Article publié dans Weekly Worker en date du 29 février 2020, traduction À l’Encontre.
Habituellement, lorsque les dictatures sont confrontées à une crise, elles abandonnent toute prétention à la « démocratie ». D’où la décision du Conseil des Gardiens de la révolution d’interdire à la majorité des députés « réformistes », ainsi qu’aux délégués et candidats conservateurs qui avaient osé critiquer le Guide suprême (même en de rares occasions), de participer aux élections du 21 février 2020. Au total, quelque 7 000 candidats ont été interdits.
Forte abstention
Cela marque la fin de toute idée selon laquelle la République islamique d’Iran est différente des dictatures dirigées par un seul dirigeant. Elle marque également la fin de l’ère de la compétition inter-islamique entre les « réformistes » et les « conservateurs » – une période qui remonte à l’élection du premier président « réformiste », l’ayatollah Mohammad Khatami, en août 1997.
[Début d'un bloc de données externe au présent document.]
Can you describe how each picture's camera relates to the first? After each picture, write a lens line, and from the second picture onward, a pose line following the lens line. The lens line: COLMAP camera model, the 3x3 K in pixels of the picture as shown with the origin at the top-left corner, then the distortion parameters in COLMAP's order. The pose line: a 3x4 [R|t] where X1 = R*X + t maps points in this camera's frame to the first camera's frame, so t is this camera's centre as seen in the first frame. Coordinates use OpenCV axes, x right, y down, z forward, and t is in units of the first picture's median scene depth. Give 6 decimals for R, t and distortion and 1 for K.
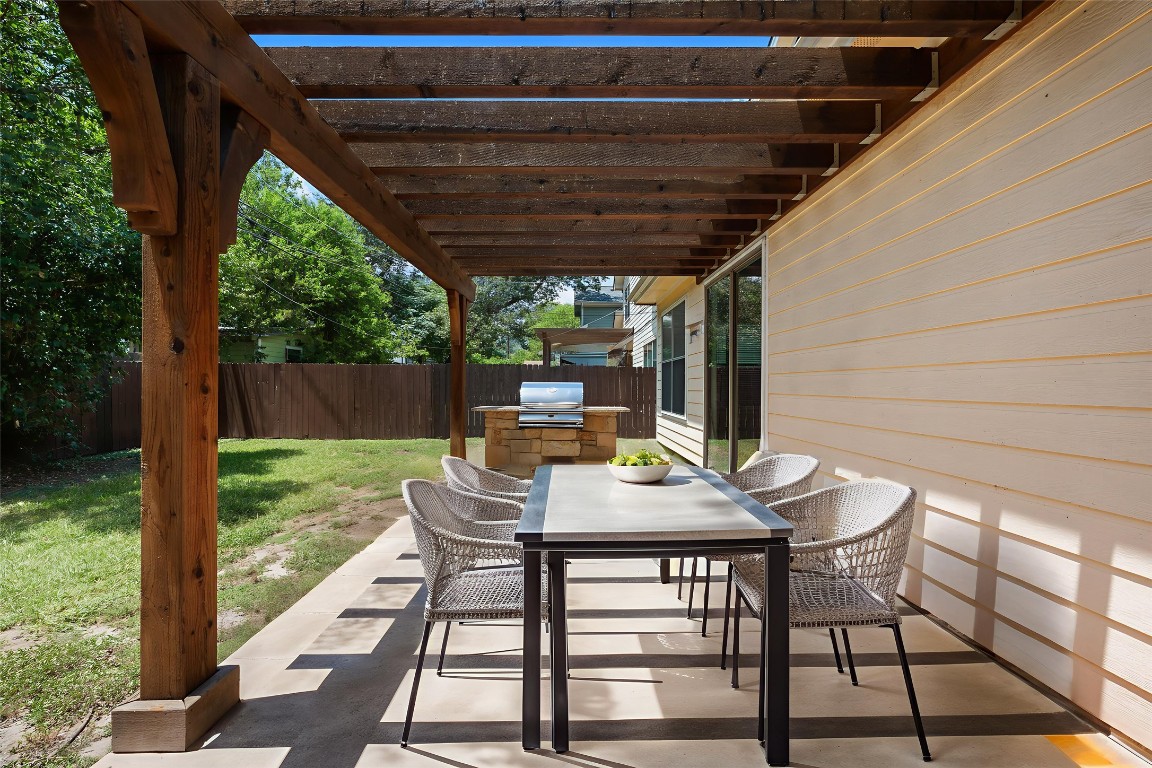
lens RADIAL K [[457.4, 0, 573.0], [0, 457.4, 386.2], [0, 0, 1]] dist [-0.000774, -0.000027]
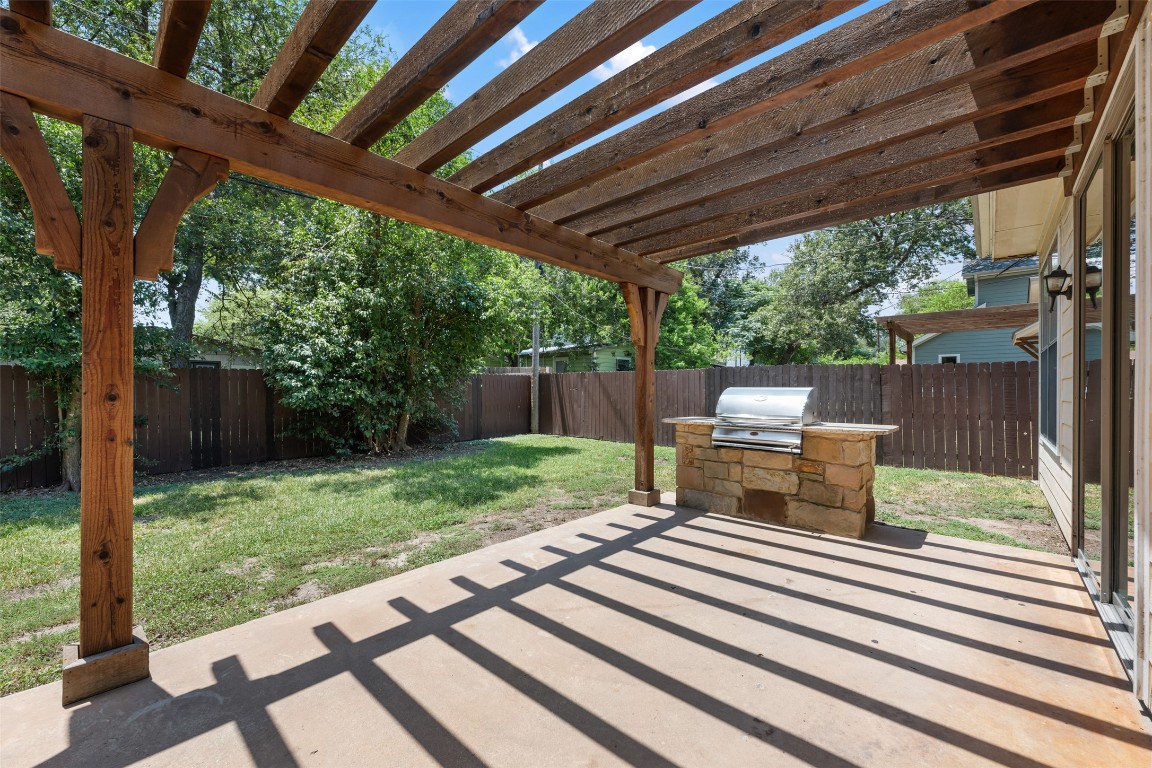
lens RADIAL K [[456.1, 0, 577.5], [0, 456.1, 389.4], [0, 0, 1]] dist [-0.001242, 0.000366]
pose [[0.730660, -0.003939, -0.682731, 0.183565], [0.000855, 0.999988, -0.004855, -0.001478], [0.682741, 0.002964, 0.730654, 0.208515]]
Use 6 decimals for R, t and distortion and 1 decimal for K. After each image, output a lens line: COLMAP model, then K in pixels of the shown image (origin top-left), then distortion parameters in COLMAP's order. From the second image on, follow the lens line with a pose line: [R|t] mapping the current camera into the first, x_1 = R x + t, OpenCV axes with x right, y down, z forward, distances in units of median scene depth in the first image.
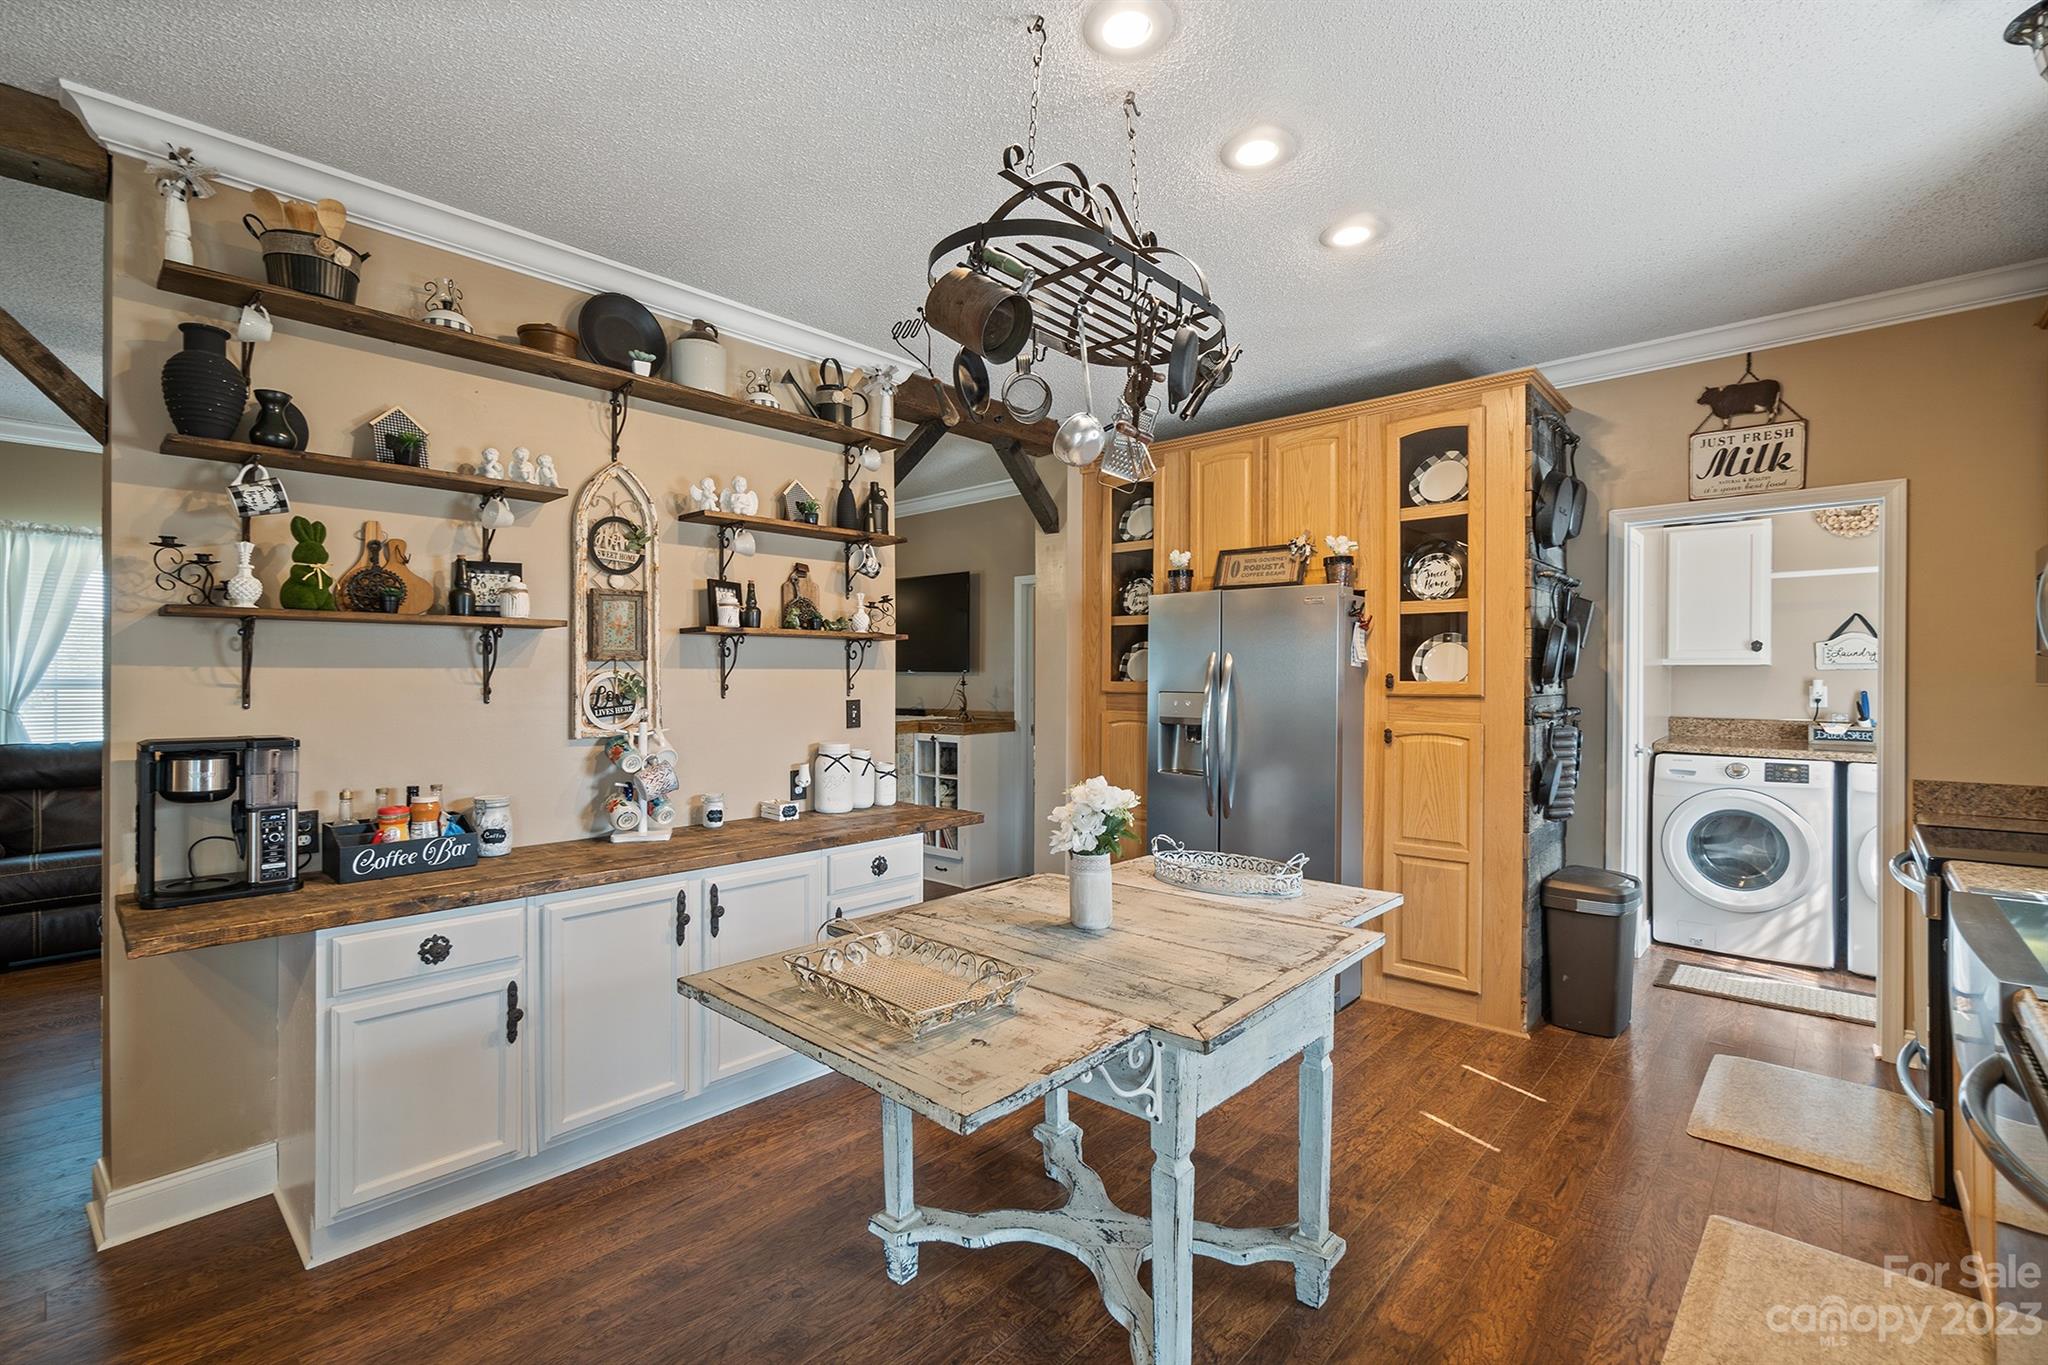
lens RADIAL K [[885.9, 0, 998.0], [0, 885.9, 689.8], [0, 0, 1]] dist [-0.007889, 0.001233]
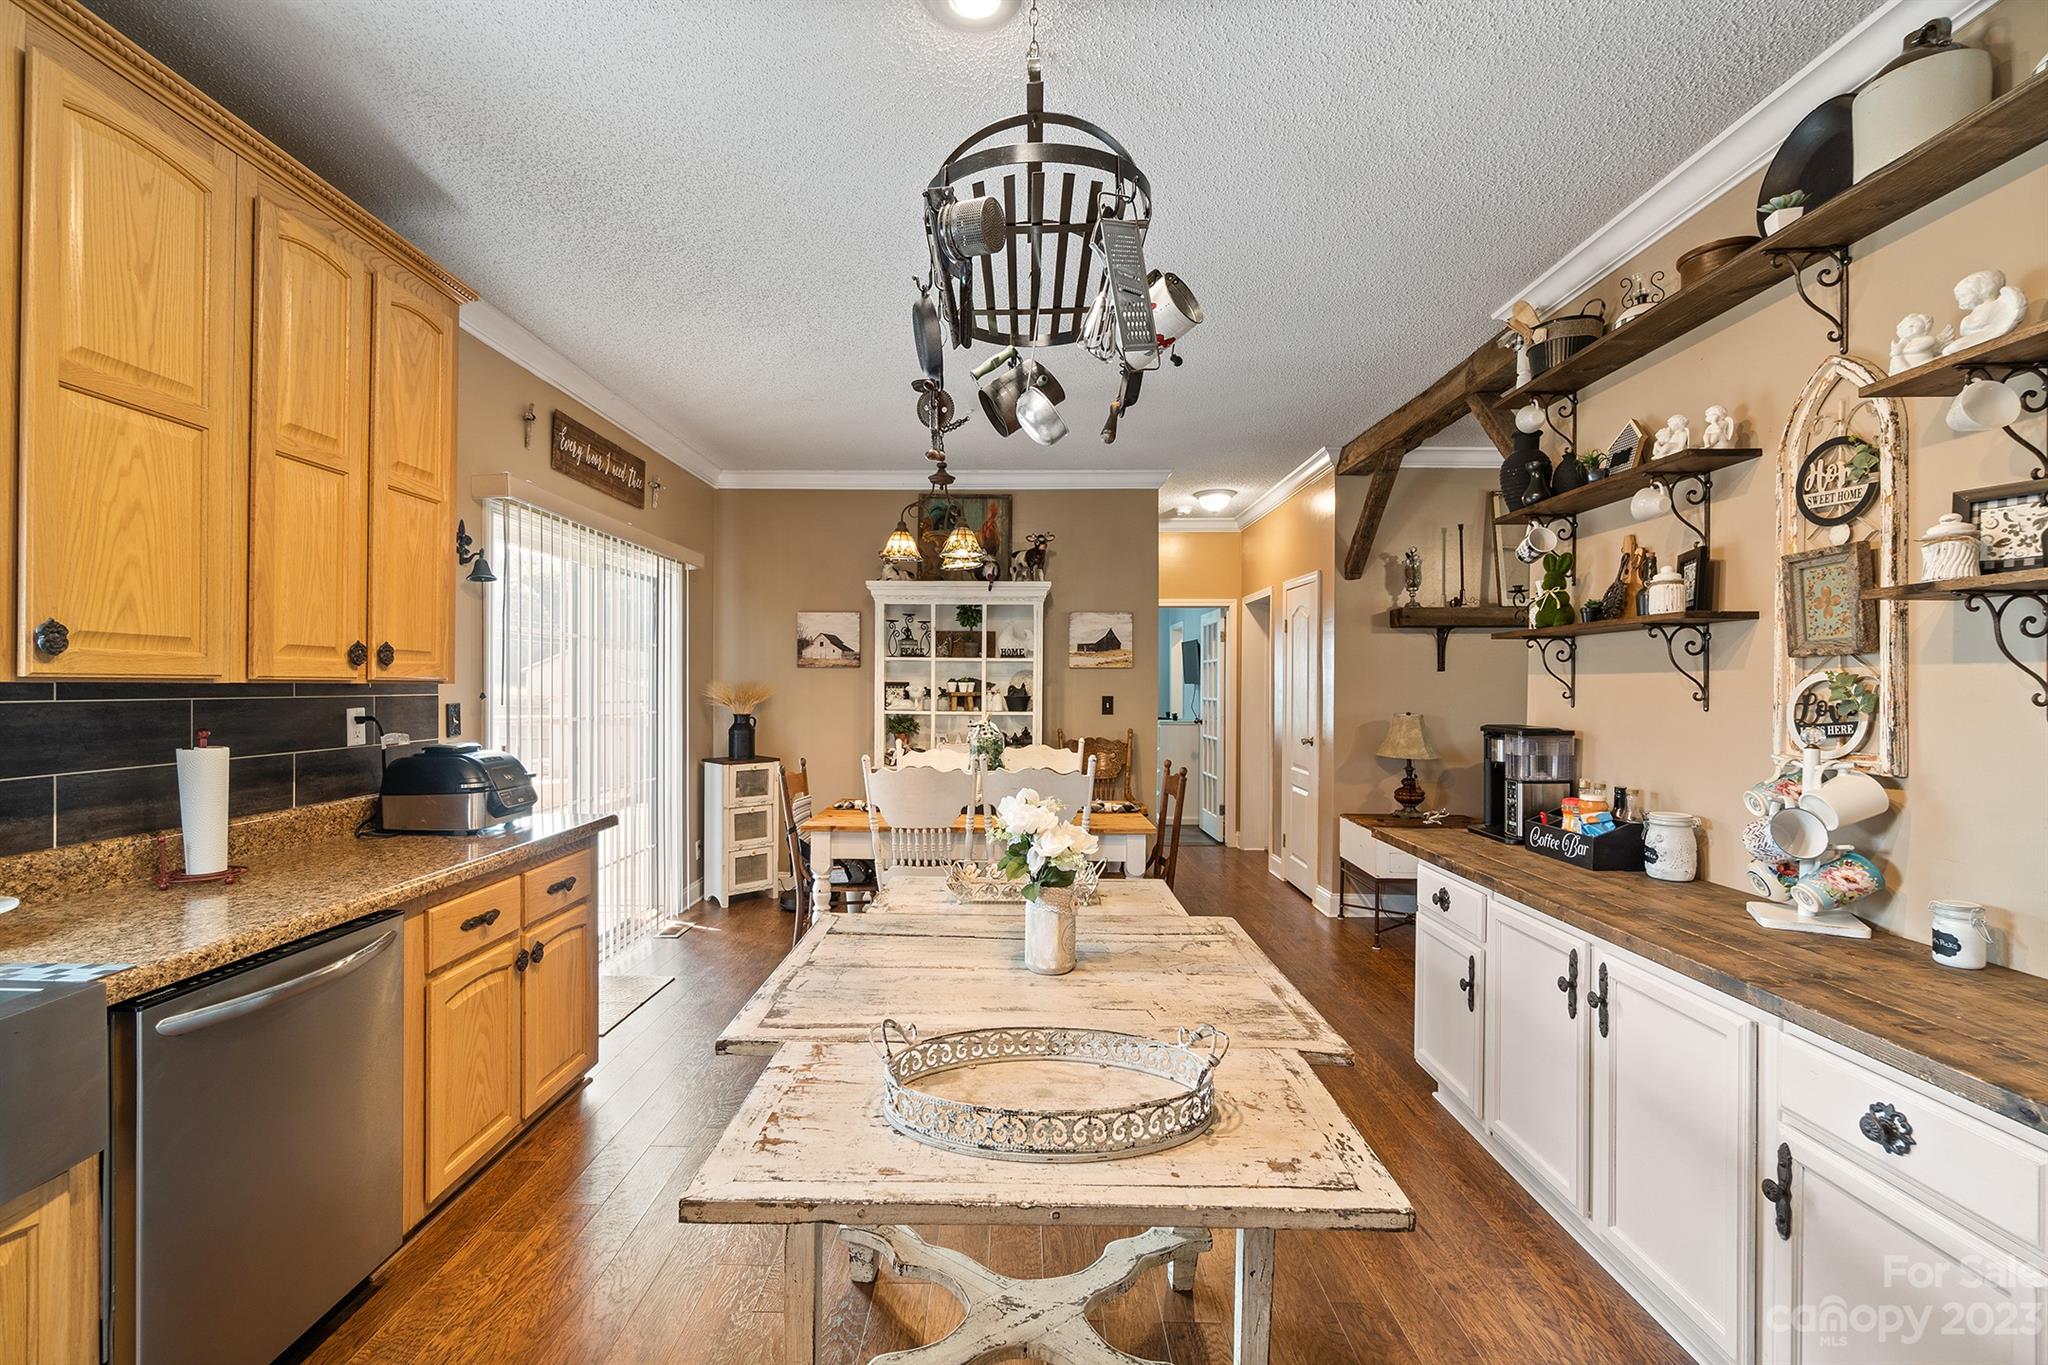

Il n’est pas surprenant que le taux de participation de vendredi dernier (21 février) ait été très faible. Le gouvernement affirme que 42 % des Iraniens ayant le droit de vote l’ont fait, mais le Guide suprême Ali Khamenei a rejeté la faute sur les médias étrangers pour toute leur propagande négative sur les « maladies et les virus » – une référence aux rumeurs sur la propagation du coronavirus dans le pays au cours des deux semaines précédant les élections.
Cependant, même le chiffre de 42 % est contesté par beaucoup à l’intérieur du pays. Par exemple, le taux de participation officiel à Téhéran, où les conservateurs fidèles à Khamenei ont remporté les 30 sièges, n’est que de 25,4 %.
Dans d’autres circonscriptions du pays, les conservateurs ont obtenu des gains importants et le Parlement iranien aura probablement des divergences avec le président actuel, Hassan Rohani, et son ministre des Affaires étrangères, Javad Zarif.
Les spéculations sont nombreuses sur les raisons pour lesquelles le Guide suprême [Ali Khamenei] a décidé de se tourner vers un parlement complètement conservateur. Certains affirment que, suite aux manifestations nationales qui ont suivi l’assassinat du général Qassem Soleimani le 3 janvier 2020, il est arrivé à la conclusion qu’il n’avait plus besoin de tolérer les « réformistes » – en temps de crise, est nécessaire un parlement qui soit pleinement conforme à ses souhaits.
Faire face à Trump
Mais on peut douter que cela ait été un facteur important. Il est clair que le régime iranien pense désormais que Donald Trump sera probablement au pouvoir pendant encore cinq ans et qu’il continuera à exercer une pression maximale, que ce soit sous la forme de sanctions économiques, de soutien aux groupes favorables au « changement de régime » ou sous celle d’une menace ponctuelle d’action militaire. Dans ces circonstances, le Guide suprême et ses alliés estiment qu’un gouvernement de type militaire sera mieux à même de faire face aux menaces extérieures. En dépit de rumeurs régulières, Hassan Rohani ne démissionne pas encore. Cependant, il est clair que ni lui ni son ministre des Affaires étrangères ne pourront soulever la question des négociations avec l’Union européenne ou les États-Unis avec un parlement dominé par les conservateurs.
Bien sûr, il faut se rappeler que le groupe conservateur a ses propres divisions et, maintenant que les « réformistes » ne sont plus une force avec laquelle il faut compter, on entendra davantage parler des différences dans leurs propres rangs. Certains conservateurs ont critiqué Ali Khamenei pour ses déclarations publiques contre la bombe nucléaire, par exemple. Bien qu’ils ne défient pas ouvertement le chef suprême, ils sont d’avis que l’Iran aurait dû développer une bombe nucléaire comme moyen de dissuasion contre d’éventuelles attaques américaines.